Stopping ARP Poisoning Attacks
Early detection of application vulnerabilities is the most aggressive approach to the prevention of ARP poisoning attacks. ARP vulnerabilities are directly caused by the lack of security with ARPs, unable to verify responses and allowing the acceptance of ARP responses without any prior request. Prevention of an ARP spoofing attack starts with a look at the application’s line of defense, observing if it can stand up to more serious attacks that result from ARP vulnerabilities.

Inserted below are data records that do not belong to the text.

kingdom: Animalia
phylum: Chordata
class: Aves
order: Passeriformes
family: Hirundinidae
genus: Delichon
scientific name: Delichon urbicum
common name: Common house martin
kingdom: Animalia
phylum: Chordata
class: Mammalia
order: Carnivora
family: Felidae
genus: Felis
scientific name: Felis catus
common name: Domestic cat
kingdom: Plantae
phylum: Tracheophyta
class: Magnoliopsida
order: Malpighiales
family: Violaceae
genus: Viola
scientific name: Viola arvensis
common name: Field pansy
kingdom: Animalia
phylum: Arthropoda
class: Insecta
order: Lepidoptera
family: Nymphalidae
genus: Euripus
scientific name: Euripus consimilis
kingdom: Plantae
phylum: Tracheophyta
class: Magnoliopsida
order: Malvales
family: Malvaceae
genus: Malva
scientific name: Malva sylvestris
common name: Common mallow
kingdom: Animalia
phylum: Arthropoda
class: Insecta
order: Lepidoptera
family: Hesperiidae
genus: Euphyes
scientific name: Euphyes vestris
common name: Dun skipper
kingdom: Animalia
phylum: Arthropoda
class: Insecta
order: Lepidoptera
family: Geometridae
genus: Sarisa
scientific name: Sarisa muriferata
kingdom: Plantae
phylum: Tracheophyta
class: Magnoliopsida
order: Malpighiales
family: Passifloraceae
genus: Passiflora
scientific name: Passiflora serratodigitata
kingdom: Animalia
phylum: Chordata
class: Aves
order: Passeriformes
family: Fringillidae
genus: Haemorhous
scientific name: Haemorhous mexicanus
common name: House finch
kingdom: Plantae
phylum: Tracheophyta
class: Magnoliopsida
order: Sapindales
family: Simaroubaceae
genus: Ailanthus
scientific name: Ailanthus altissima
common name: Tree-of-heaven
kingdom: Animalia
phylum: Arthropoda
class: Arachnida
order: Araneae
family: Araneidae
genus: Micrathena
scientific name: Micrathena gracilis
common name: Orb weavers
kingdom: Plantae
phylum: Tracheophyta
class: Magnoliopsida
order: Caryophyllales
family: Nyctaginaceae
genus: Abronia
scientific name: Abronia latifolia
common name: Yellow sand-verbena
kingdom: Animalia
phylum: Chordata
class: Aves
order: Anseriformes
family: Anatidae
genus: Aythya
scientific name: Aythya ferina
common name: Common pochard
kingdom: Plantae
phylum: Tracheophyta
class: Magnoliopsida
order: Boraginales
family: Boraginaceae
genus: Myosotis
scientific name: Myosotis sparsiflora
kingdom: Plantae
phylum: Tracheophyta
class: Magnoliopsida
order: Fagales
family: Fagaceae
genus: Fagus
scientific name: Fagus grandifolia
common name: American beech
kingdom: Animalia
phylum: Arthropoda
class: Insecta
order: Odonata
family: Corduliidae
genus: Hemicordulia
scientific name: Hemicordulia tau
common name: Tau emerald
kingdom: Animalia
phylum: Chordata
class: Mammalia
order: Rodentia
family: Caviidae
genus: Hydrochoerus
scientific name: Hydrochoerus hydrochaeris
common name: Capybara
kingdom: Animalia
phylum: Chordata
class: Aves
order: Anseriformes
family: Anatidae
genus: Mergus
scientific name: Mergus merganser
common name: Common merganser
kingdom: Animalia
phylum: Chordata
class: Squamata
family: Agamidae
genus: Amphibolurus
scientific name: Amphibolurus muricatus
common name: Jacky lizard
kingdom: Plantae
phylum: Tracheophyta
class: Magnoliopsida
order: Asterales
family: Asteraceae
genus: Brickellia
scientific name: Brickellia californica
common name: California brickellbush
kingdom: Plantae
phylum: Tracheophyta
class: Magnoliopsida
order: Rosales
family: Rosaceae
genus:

Packet Filtering with Web Application Firewalls
Packet filtering works to monitor traffic between networks and applications. Using packet filtering to check IP addresses, applications can either block or allow access depending on configured restrictions. When an ARP filtering packet identifies an IP address that conflicts with source information, it blocks access to the device. The construction and design of a web application firewall (WAF) that filters packets take time and lots of testing. Developers must first identify vulnerabilities and then determine their seriousness before configuring a WAF. Once created, more testing is needed to monitor performance and check for other vulnerabilities that may have been missed from initial testing. Packet filtering with WAFs may reduce the number of application attacks. However, WAFs are unable to identify unknown vulnerabilities zero-day exploits because they rely on a signature-based threat engine.
Using Runtime Application Self-Protection
ARP poisoning can happen anytime, no matter how aggressive an application’s security. That is why equipping applications with a means to monitor, detect, and protect in runtime is crucial. Security instrumentation embeds runtime application self-protection (RASP) directly into code released into production. This extends real-time and continuous security into applications running in production. Instead of monitoring for changes after successful ARP poisoning, RASP enables security operations (SecOps) teams to detect ARP vulnerabilities before they are exploited.